A perspectiva de sucesso da pesquisa deve-se principalmente à expertise da equipe de cientistas. Nakasu, em sua tese de doutorado, realizada na Newcastle University e na Durham University, no Reino Unido, trabalhou na avaliação de uma proteína de fusão originada a partir da combinação do veneno de determinada espécie de aranha com uma substância encontrada em flores da família Amaryllidaceae, mas na ocasião o alvo do controle eram pulgões. Ele também analisou o efeito dessa proteína de fusão na capacidade de memória e aprendizado de insetos benéficos e não alvos, como abelhas, concluindo que não há quaisquer complicações para esses insetos.

A mosca-branca - A mosca-branca é uma praga que não faz distinção de alimento e, devido ao alto grau de polifagia, mantê-la sob controle é uma tarefa que tem mobilizado esforços de diversas cadeias produtivas que se preocupam com o impacto negativo na produtividade. Grandes culturas como soja e algodão hospedam a praga e sentem os danos ocasionados pela sucção da seiva, contudo, eles são secundários diante dos prejuízos da ferrugem e do bicudo, principais pragas dessas culturas, respectivamente.

No caso do tomate, além de agir como um inseto sugador que compromete o desenvolvimento da planta e injeta toxinas capazes de estragar os frutos, a mosca-branca também transmite viroses que afetam a produtividade das lavouras e geram perdas de até 50%.

Algumas regiões produtoras adotaram o vazio sanitário, que prevê um período sem plantas vivas de tomate no campo, para tentar controlar o nível populacional da mosca-branca. Contudo, para garantir o sucesso no controle dessa praga, mais do que contar com políticas públicas implantadas por órgãos de defesa vegetal, é preciso propor aos agricultores um manejo racional a fim de manter a sustentabilidade de todo o sistema e, nesta parte, entra a pesquisa científica.
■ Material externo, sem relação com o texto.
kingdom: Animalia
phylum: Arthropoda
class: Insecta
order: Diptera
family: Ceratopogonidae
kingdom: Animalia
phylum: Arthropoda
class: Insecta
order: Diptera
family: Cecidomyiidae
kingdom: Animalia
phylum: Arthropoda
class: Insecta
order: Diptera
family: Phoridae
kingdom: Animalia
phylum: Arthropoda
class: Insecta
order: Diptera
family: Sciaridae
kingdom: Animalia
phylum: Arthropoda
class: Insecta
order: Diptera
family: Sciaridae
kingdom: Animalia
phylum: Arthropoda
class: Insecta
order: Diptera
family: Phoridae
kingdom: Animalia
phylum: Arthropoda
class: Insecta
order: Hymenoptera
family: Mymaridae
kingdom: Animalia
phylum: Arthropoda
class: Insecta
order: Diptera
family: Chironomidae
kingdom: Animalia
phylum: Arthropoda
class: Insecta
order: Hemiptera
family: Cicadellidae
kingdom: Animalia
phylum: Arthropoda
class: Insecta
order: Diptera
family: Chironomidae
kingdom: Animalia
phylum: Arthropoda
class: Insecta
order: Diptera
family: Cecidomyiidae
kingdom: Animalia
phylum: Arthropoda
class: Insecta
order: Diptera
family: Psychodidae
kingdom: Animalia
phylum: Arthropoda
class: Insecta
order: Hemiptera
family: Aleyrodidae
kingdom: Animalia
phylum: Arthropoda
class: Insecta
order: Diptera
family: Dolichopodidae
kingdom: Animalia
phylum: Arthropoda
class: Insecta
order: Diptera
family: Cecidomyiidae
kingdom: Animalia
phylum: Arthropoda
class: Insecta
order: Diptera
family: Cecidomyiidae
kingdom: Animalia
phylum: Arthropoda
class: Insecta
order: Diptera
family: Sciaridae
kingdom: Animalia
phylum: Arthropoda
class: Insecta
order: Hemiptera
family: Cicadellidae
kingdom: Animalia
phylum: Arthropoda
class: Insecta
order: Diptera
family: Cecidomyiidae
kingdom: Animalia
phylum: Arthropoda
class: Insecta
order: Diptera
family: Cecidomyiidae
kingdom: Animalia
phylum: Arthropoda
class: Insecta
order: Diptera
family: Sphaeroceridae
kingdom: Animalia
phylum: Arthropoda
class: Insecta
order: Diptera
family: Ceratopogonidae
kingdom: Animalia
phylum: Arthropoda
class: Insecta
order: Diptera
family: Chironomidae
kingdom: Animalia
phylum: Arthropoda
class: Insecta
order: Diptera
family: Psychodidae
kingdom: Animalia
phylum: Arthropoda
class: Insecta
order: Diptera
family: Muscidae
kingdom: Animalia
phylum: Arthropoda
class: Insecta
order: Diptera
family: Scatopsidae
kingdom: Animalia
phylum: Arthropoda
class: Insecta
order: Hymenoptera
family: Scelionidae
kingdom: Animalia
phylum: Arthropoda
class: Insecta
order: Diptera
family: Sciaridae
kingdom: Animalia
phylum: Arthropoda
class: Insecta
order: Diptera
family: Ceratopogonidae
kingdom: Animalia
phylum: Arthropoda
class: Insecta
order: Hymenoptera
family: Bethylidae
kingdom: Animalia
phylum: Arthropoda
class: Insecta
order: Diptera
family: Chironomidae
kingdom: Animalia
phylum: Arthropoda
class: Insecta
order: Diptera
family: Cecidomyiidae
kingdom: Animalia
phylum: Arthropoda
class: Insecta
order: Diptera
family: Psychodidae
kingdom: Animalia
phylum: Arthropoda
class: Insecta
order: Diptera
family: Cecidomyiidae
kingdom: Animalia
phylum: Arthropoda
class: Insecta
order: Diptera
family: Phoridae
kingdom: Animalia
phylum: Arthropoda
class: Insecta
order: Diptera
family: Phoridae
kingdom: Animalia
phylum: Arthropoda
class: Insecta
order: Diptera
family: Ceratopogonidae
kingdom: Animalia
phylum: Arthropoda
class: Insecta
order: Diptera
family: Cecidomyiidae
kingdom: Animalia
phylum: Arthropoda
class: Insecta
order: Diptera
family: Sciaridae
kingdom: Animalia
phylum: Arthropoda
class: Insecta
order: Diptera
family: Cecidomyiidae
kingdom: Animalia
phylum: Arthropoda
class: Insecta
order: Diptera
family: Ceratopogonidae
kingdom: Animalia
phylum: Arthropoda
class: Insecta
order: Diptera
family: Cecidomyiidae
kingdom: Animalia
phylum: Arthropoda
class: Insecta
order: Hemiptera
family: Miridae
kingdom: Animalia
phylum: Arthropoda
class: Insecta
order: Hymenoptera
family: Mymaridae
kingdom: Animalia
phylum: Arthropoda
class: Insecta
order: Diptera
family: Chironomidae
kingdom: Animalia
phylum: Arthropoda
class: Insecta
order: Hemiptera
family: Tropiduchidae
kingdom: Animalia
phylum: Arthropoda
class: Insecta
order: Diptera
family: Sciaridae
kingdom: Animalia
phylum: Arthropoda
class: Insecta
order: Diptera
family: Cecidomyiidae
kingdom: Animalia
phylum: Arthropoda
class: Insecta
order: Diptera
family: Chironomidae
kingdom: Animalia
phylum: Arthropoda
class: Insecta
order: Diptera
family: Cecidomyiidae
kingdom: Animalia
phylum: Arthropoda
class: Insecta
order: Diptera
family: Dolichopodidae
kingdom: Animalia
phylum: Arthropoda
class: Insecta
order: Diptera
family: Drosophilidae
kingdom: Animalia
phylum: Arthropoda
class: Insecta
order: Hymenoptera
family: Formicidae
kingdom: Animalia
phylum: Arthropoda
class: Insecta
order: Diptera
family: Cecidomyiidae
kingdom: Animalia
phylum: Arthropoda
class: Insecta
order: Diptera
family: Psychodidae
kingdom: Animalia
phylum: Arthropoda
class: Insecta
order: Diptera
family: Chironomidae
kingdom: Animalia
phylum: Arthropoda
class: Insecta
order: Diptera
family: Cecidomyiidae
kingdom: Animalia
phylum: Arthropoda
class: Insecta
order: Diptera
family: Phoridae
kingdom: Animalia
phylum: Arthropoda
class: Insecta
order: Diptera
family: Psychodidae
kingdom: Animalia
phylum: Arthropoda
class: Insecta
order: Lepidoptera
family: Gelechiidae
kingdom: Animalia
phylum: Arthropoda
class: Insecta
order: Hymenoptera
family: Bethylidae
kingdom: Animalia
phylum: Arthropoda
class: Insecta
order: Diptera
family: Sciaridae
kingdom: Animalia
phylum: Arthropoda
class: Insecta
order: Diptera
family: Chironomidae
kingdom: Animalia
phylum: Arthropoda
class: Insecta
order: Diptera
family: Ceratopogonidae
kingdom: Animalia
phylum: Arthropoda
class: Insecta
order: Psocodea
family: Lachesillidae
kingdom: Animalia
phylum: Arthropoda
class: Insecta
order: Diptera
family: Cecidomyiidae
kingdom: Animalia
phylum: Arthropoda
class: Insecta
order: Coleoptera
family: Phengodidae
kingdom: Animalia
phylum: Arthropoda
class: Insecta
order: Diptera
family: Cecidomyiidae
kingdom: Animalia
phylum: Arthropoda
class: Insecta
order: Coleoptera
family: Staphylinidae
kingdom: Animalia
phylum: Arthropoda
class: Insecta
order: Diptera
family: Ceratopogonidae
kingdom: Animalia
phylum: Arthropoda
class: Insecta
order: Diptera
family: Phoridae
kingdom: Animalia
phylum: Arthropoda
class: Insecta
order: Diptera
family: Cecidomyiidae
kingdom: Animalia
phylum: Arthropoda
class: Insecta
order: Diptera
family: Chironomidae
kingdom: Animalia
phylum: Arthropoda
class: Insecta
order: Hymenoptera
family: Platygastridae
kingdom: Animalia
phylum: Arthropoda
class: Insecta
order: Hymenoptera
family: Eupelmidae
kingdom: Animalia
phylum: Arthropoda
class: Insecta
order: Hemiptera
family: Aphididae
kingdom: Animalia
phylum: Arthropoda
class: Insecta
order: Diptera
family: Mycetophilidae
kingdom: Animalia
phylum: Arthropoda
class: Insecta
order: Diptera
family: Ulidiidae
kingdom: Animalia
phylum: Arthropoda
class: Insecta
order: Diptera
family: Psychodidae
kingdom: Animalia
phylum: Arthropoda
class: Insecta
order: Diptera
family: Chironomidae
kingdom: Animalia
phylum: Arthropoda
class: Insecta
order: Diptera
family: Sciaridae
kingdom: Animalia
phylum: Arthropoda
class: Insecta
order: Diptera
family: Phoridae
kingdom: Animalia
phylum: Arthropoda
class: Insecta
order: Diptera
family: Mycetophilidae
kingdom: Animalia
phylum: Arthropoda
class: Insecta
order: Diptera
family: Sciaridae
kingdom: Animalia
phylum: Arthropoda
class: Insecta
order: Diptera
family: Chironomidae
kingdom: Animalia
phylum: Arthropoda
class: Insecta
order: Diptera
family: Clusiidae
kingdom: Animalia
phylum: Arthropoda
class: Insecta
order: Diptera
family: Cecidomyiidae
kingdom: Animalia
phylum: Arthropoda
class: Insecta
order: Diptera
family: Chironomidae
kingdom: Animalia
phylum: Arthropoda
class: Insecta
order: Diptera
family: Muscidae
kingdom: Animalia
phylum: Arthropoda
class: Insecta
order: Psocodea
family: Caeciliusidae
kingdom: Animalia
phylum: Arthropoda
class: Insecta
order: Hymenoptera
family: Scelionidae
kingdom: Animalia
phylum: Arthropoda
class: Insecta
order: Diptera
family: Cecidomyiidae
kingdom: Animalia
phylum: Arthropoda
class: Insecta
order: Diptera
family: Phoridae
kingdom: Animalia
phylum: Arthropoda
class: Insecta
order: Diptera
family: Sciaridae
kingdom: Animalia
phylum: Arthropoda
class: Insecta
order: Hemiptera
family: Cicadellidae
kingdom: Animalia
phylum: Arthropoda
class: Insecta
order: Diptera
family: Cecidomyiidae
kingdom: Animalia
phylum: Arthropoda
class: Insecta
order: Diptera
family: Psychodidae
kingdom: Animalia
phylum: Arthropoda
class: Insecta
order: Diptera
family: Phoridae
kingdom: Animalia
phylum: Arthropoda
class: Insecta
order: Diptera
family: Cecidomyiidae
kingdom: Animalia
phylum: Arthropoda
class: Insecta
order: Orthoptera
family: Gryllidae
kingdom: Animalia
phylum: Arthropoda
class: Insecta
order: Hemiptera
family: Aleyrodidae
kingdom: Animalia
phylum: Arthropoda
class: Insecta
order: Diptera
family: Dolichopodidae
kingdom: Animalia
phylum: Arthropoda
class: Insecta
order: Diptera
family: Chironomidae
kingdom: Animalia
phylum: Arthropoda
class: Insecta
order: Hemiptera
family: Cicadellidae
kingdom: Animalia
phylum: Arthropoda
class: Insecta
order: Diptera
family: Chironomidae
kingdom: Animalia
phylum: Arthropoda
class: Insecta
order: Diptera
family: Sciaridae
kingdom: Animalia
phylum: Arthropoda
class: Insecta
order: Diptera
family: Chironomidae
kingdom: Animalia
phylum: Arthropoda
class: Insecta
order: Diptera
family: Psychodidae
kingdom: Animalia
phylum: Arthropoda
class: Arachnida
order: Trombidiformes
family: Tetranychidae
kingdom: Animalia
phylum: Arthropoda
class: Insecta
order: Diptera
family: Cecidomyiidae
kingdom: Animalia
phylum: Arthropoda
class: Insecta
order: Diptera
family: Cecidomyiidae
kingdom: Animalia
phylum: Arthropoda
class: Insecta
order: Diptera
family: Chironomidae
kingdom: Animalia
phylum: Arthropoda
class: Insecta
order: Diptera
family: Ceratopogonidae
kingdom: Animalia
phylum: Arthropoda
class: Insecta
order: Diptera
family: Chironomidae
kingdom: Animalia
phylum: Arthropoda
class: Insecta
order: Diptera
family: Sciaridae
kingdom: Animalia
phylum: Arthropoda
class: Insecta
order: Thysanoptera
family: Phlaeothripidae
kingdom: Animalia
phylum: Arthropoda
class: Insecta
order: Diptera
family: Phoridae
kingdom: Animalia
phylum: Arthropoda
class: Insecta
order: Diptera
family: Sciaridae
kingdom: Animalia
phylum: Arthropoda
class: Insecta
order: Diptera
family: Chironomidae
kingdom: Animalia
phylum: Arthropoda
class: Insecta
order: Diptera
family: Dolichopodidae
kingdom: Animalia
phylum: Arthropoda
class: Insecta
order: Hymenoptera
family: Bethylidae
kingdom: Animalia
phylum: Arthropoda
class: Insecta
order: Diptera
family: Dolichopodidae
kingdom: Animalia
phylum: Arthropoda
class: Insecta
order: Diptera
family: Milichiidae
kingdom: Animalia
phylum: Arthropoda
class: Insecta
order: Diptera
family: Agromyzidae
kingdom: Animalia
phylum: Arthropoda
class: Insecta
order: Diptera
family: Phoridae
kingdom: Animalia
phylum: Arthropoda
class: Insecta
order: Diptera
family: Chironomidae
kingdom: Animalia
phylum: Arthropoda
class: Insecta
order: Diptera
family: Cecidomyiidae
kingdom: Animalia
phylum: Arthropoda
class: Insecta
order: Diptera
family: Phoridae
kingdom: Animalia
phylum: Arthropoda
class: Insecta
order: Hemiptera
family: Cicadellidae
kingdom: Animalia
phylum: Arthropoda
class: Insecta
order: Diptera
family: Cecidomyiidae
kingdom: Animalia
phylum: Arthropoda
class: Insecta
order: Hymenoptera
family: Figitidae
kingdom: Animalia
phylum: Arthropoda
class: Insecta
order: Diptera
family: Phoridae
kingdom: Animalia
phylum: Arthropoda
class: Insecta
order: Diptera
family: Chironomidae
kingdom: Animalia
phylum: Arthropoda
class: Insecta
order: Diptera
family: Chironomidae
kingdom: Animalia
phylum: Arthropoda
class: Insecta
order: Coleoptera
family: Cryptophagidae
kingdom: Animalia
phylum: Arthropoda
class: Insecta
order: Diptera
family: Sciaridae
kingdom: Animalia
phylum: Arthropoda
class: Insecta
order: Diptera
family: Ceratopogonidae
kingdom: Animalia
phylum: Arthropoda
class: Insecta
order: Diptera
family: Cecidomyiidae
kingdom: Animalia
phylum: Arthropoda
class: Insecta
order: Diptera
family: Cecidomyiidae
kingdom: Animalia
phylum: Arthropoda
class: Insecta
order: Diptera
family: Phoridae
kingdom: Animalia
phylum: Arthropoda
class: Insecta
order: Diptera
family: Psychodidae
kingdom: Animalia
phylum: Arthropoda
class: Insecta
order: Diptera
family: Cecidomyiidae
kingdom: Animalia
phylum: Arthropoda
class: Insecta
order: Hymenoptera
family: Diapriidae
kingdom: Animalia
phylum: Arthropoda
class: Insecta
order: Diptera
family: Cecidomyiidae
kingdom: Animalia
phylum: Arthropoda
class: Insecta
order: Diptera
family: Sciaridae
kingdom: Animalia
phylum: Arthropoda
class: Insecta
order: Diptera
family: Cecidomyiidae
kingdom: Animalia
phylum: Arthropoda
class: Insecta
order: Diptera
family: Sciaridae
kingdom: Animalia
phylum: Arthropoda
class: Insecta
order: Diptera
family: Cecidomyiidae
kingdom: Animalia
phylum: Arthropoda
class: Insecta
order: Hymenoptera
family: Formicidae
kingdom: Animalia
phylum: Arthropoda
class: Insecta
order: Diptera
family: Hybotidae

A mosca-branca é um inseto sugador de seiva e transmissor de vírus. Além de prejudicar o desenvolvimento normal da planta, o que naturalmente reduz a produção, no processo de alimentação, a mosca-branca injeta toxinas que, no caso do tomateiro, ocasionam o amadurecimento desuniforme e a isoporização dos frutos.

Quanto aos vírus, a praga pode transmitir para o tomate o begomovírus, o crinivírus ou, ainda, ambos, o que é chamado de mistura viral. Esta possibilidade preocupa a pesquisa, que já se questiona se a combinação pode interferir no manejo de outros vírus do tomateiro, como o tospovírus, transmitidos pelos tripes.

Com mecanismos que favorecem a adaptação em condições extremas, a mosca-branca apresenta alta taxa de fecundidade, além de ter como característica a partenogênese, ou seja, a fêmea é capaz de produzir clones que vão manter possíveis genes de resistência a produtos químicos, o que facilita o estabelecimento da população.